● Work instruction A: According to the 14 March almanac below, how much did the Grand Slam bomb weigh?
● Work instruction B: Please extend the 14 March almanac below, picking up after its final entry and keeping it separate from the material that follows it.

NOW & THEN
14 MARCH
Close season for trout ends. 1885:
At the first night of Gilbert and Sullivan’s The Mikado at the Savoy Theatre, London, the Japanese Ambassador presented a petition to have it banned for racism. It ran for two years.
1891: First submarine telephone lines laid across English Channel.
1915: The German cruiser Dresden was sunk.
1917: German army began retreat to Hindenburg Line.
1930: The Channel Tunnel Committee in London gave approval for the building of a tunnel between Britain and France.
1945: The heaviest bomb of the war, Grand Slam, weighing 22,000lb, was dropped by the RAF on Bielefeld railway viaduct.
1947: Twenty Questions, billed as a radio parlour game, began on BBC radio with questionmaster Stewart Macpherson and panel members Richard Dimbleby, Anona Winn and Jack Train.
1957: EOKA offered to suspend terrorist activities on Cyprus if Archbishop Makarios was released.

● Records:
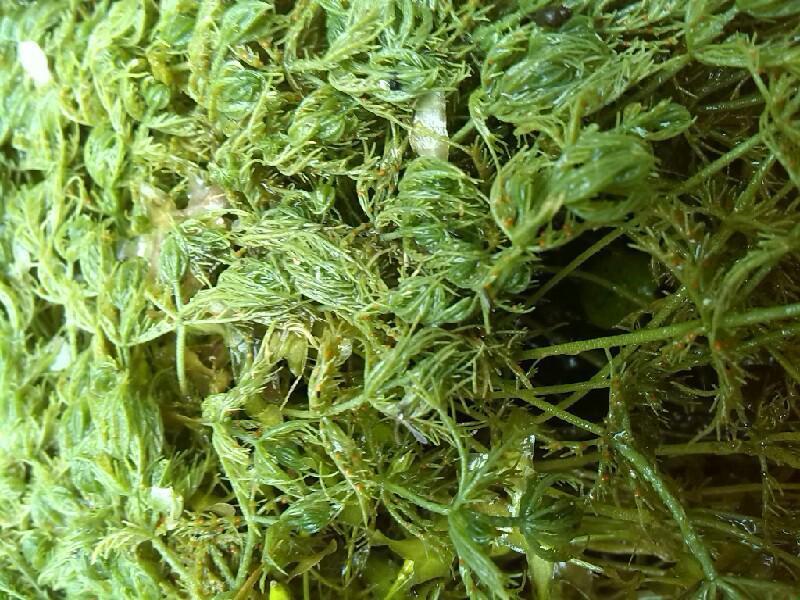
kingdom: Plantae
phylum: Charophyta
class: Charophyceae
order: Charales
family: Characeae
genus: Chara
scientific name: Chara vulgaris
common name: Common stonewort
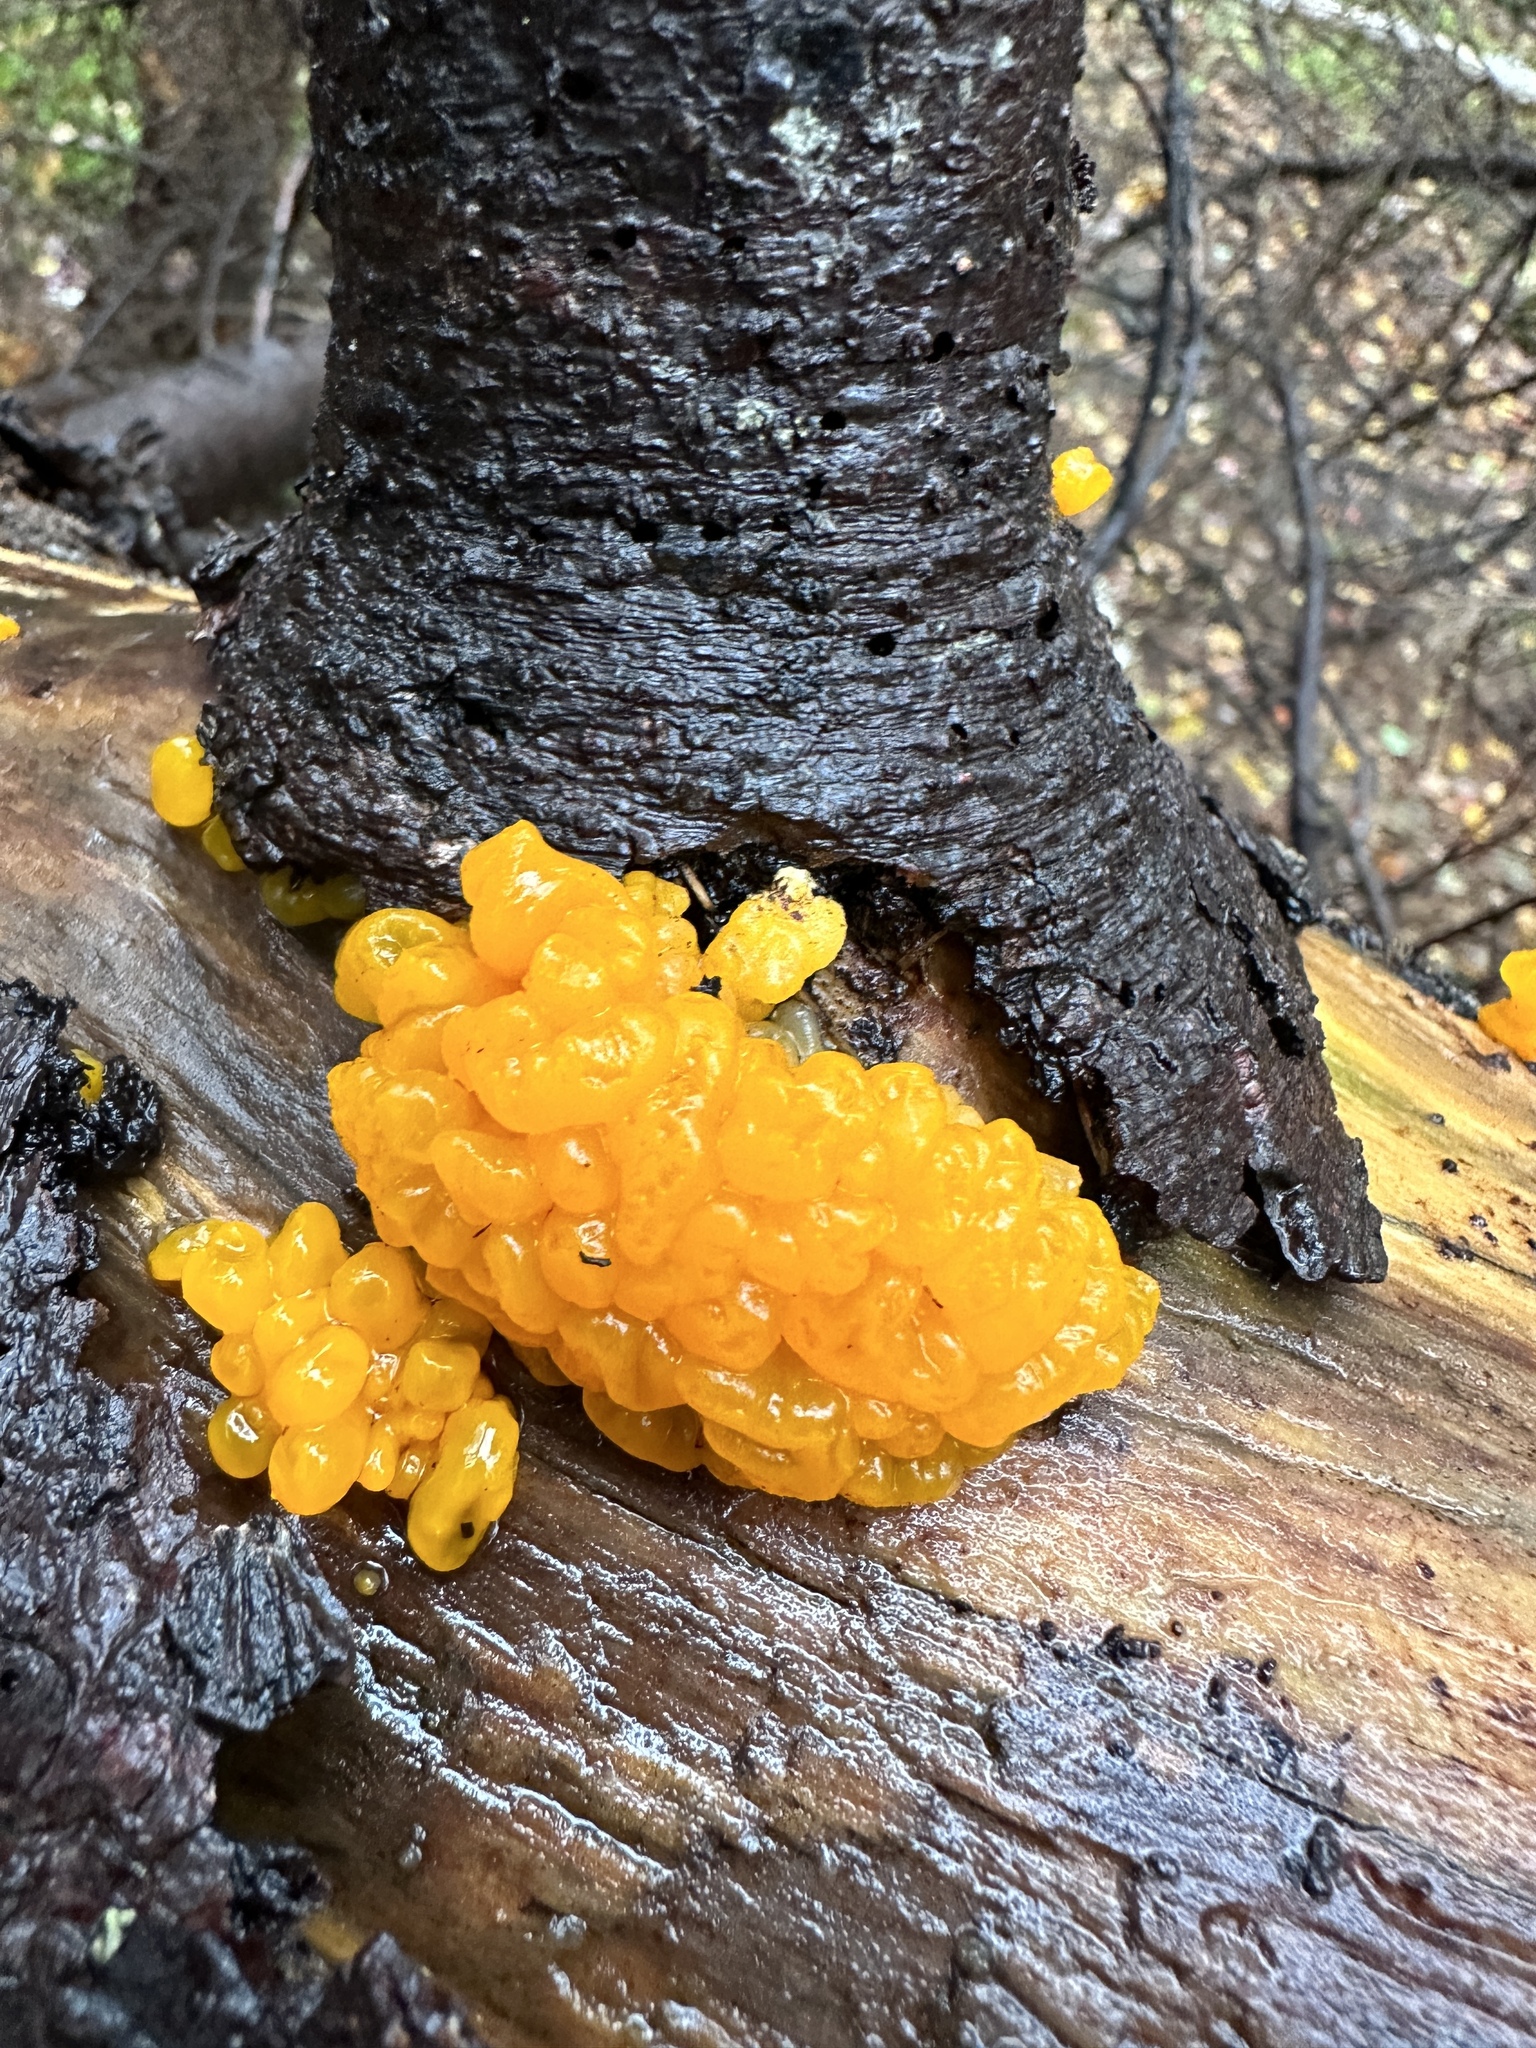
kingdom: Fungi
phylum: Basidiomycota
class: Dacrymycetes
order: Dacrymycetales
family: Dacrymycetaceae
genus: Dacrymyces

==

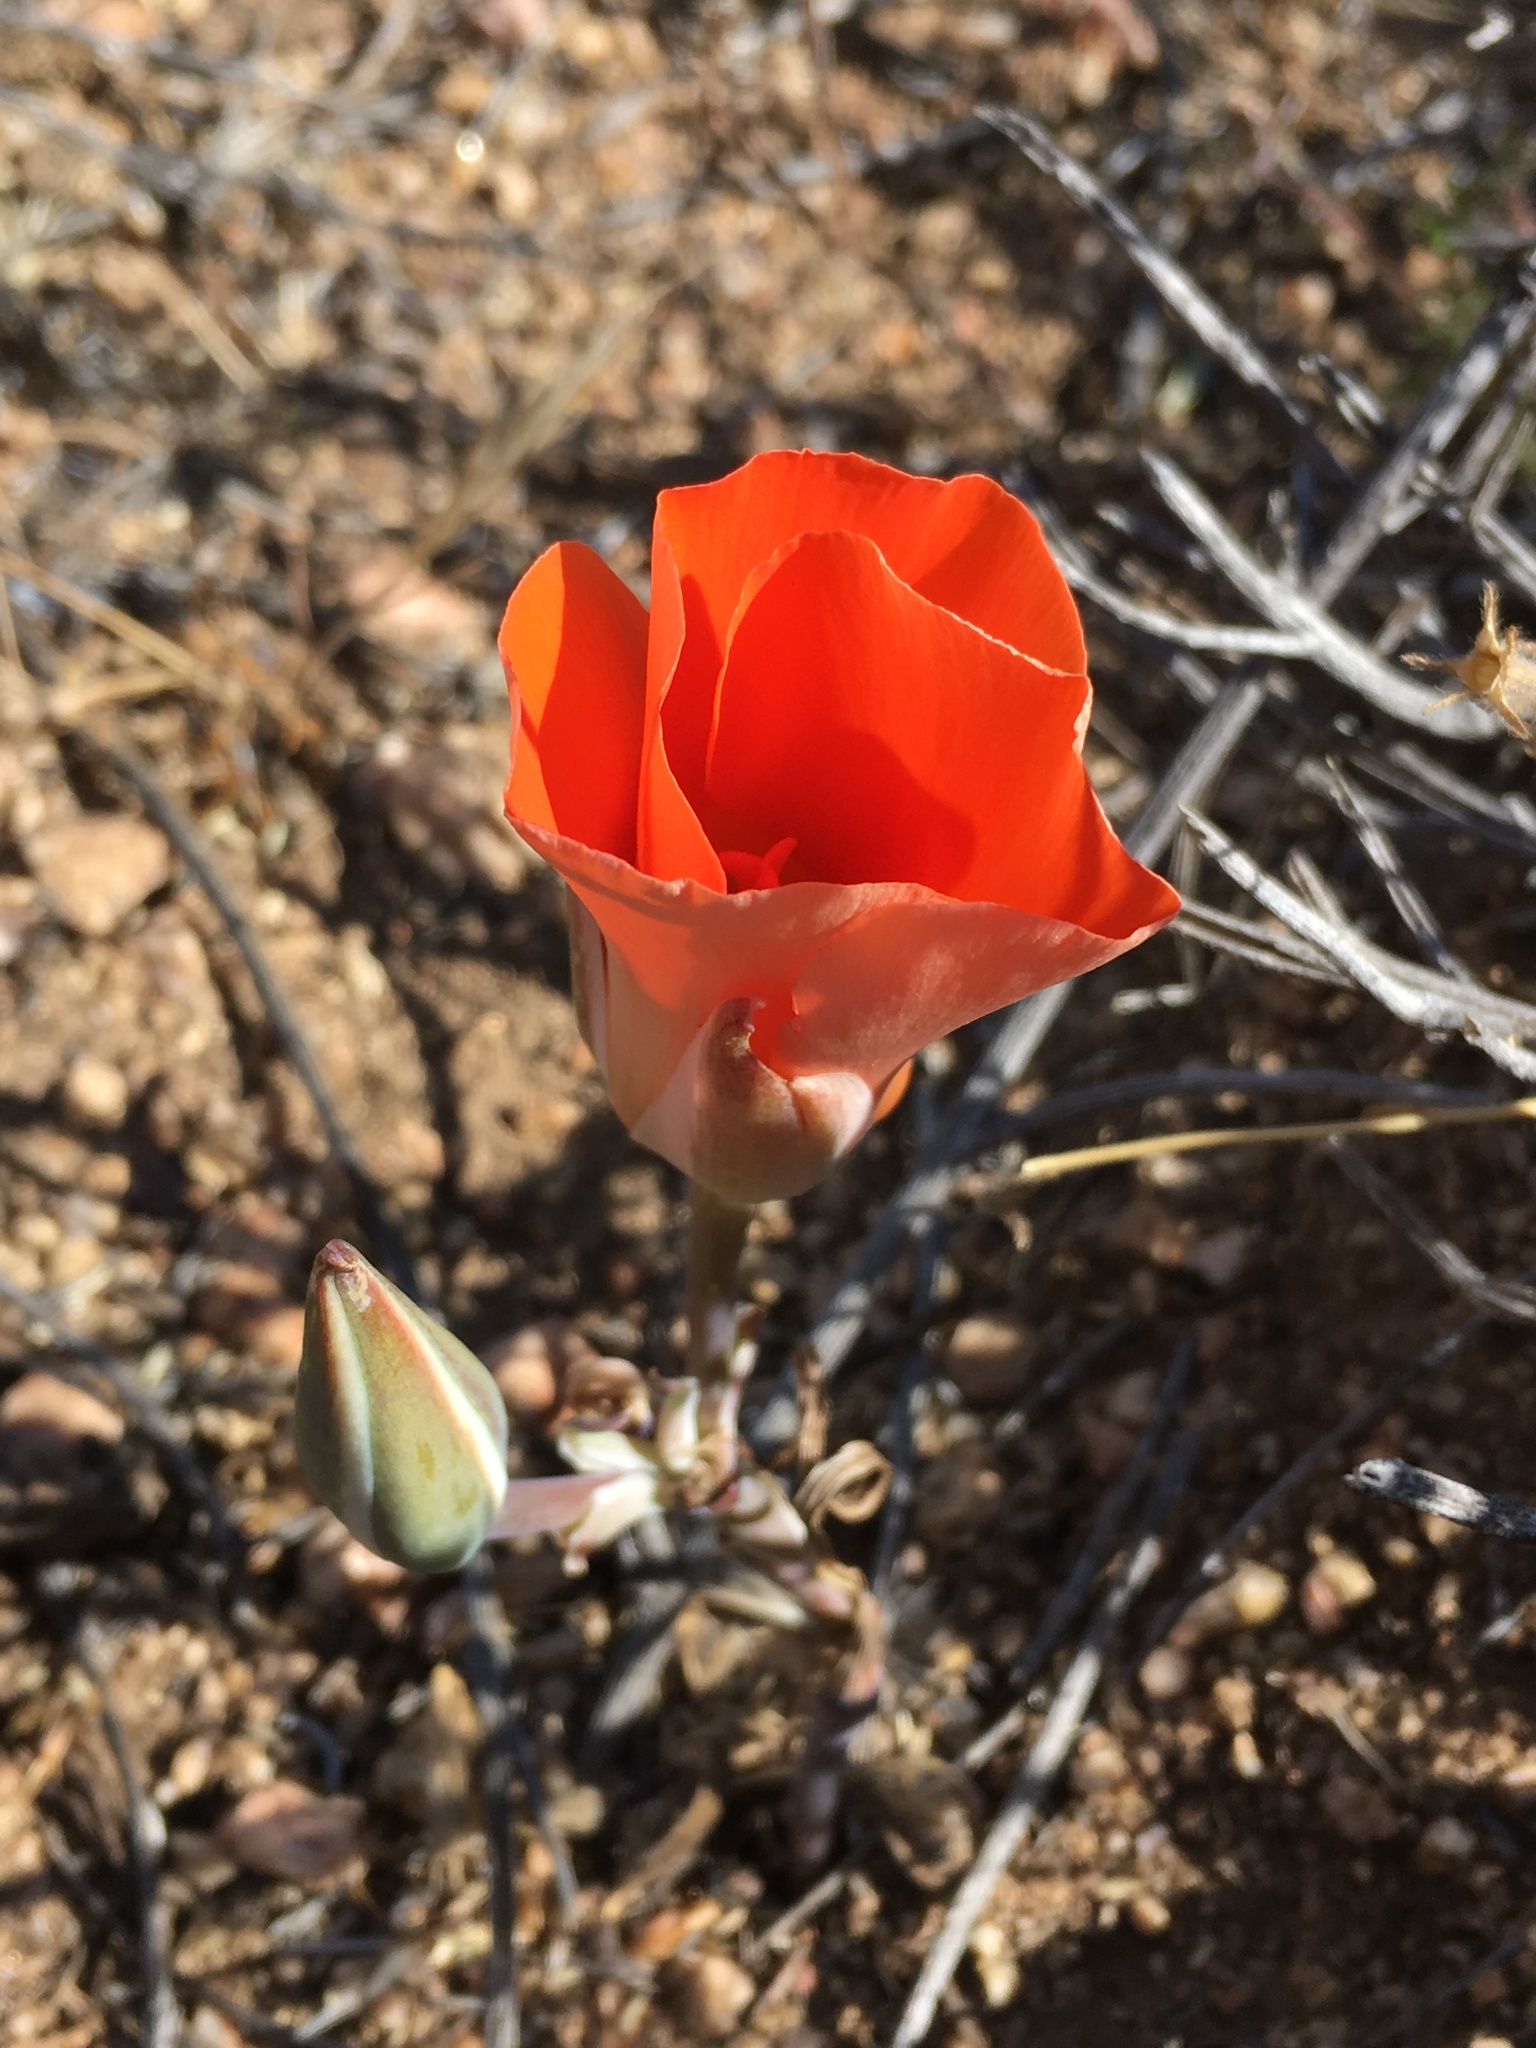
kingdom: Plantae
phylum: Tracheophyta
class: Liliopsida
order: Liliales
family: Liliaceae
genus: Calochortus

● Expected answer A: 22,000lb

● Expected answer B:
1961: New English Bible published in two phases (New Testament on this day, Old Testament on 16 March, 1970).
1962: Eric Lubbock captured Orpington for Liberals in sensational by-election, turning Tory majority of 14,760 into Liberal majority of 7,855.
1964: Jack Ruby was found guilty of killing Lee Harvey Oswald, alleged assassin of President Kennedy, and was sentenced to death. He died of a blood clot in 1967.
1984: Gerry Adams, head of Sinn Fein, was seriously wounded in an assassination attempt in central Belfast.
1989: Israeli foreign minister Moshe Arens accused Palestine Liberation Organisation of worst atrocities since Second World War.
1990: Fire caused extensive damage to plant in Rabta, Libya, which United States charged was producing chemical weapons.
1991: Birmingham Six were freed after wrongfully serving 16 years in jail for 1974 Birmingham pub bombings.
1992: Eleven died when helicopter transferring workers from Shell Cormorant Alpha platform to nearby accommodation flotel, Safe Supporter, crashed in North Sea.
1993: More than 70 people were killed as hurricanes, blizzards and floods left a trail of destruction along America’s Atlantic coast.
1994: Government rejected IRA demands for talks on Northern Ireland, saying there would be no negotiations until violence stopped.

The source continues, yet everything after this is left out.